— Exercises —
1. Reproduce the part of the networkx forum thread between "In [14]: [e" and "with_labels = True)", inclusive.
2. Answer these questions from the networkx forum thread, one per line:
(a) What error does the first attempt at adding edges produce?
(b) Which method does the reply use to read the edge dataframe?
(c) Under what filename is the plotted graph saved?
3. For each statement, say yes or no on whether the networkx forum thread supports it, and quote the deciding words:
(a) The graph is created as an nx.Graph.
(b) The reply loads the dataframe from a file named a.csv.
(c) Each edge goes from node2 to node1.

— Document passage —
Content starts
Dataframe for edges looks like this:
node1 node2
0 MET3 MET3
1 IMD3 IMD4
2 OLE1 OLE1
3 MUP1 MUP1
4 PIS1 PIS1
...
Basically the edge goes from node1 to node2
Now I iterate through each row from the node dataframe and edge dataframe and use it as networkx nodes and edges.
interactome = nx.Graph()
# Adding Nodes to Graph
for index, row in interactome_nodes.iterrows():
interactome.add_nodes_from(row)
# Adding Edges to Graph
for index, row in interactome_edges.iterrows():
interactome.add_edges_from(row["node1", "node2"]) #### Here is the problem
My problem is at the adding Edges part. I am currently getting the following error:
KeyError: ('node1', 'node2')
I have also tried :
for index, row in interactome_edges.iterrows():
interactome.add_edges_from((row["node1"],row["node2"]))
and:
for index, row in interactome_edges.iterrows():
interactome.add_edges_from(row["node1"],row["node2"])
and also simply:
for index, row in interactome_edges.iterrows():
interactome.add_edges_from(row)
All of which give me some form of error.
How can I use my node to node dataframe as edges for a networkx graph?
In [9]: import networkx as nx
In [10]: import pandas as pd
In [11]: df = pd.read_csv("a.csv")
In [12]: df
Out[12]:
node1 node2
0 MET3 MET3
1 IMD3 IMD4
2 OLE1 OLE1
3 MUP1 MUP1
4 PIS1 PIS1
In [13]: G=nx.from_pandas_edgelist(df, "node1", "node2")
In [14]: [e for e in G.edges]
Out[14]:
[('MET3', 'MET3'),
('IMD3', 'IMD4'),
('OLE1', 'OLE1'),
('MUP1', 'MUP1'),
('PIS1', 'PIS1')]
Networkx has methods to read from pandas dataframe. I have use the edge dataframe provided. Here, I'm using from_pandas_edgelist
method to read from the dataframe of edges.
After plotting the graph,
nx.draw_planar(G, with_labels = True)
plt.savefig("filename2.png")
Content ends
— Data excerpts —
Content starts
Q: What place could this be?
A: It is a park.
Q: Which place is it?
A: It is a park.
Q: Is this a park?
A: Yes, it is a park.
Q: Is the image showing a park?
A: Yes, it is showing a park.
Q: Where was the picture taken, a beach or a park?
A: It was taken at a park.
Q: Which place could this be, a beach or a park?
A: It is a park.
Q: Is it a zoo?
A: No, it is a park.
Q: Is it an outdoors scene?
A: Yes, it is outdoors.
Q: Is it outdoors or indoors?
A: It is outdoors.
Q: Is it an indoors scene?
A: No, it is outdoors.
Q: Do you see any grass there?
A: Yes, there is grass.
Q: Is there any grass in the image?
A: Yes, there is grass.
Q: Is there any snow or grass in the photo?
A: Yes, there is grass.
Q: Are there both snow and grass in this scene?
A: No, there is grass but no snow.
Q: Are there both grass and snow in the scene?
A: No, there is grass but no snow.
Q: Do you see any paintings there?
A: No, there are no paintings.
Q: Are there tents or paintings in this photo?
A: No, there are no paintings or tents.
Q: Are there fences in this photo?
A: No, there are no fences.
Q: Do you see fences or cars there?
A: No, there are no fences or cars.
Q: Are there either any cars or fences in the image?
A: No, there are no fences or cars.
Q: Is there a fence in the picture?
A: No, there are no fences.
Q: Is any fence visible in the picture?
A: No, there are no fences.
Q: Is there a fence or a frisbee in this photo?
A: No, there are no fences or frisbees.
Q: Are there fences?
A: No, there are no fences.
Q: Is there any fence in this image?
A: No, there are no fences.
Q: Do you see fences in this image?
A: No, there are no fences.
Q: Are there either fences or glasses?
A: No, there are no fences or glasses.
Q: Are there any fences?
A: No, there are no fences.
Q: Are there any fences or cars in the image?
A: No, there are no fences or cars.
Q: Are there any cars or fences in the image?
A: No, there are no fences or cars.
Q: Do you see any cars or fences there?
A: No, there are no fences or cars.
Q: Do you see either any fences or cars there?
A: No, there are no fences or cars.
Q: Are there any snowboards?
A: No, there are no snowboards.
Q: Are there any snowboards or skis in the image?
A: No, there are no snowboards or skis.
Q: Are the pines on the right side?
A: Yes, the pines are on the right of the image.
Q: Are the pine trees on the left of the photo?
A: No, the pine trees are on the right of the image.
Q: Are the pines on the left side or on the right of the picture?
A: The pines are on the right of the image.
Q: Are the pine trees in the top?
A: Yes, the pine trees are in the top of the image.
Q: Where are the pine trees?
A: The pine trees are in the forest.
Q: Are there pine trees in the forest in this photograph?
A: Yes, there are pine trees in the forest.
Content ends
— Results of the tasks —
1.
In [14]: [e for e in G.edges]
Out[14]:
[('MET3', 'MET3'),
('IMD3', 'IMD4'),
('OLE1', 'OLE1'),
('MUP1', 'MUP1'),
('PIS1', 'PIS1')]
Networkx has methods to read from pandas dataframe. I have use the edge dataframe provided. Here, I'm using from_pandas_edgelist
method to read from the dataframe of edges.
After plotting the graph,
nx.draw_planar(G, with_labels = True)

2.
(a) KeyError: ('node1', 'node2')
(b) from_pandas_edgelist
(c) filename2.png

3.
(a) Yes: "interactome = nx.Graph()"
(b) Yes: "df = pd.read_csv("a.csv")"
(c) No: "Basically the edge goes from node1 to node2"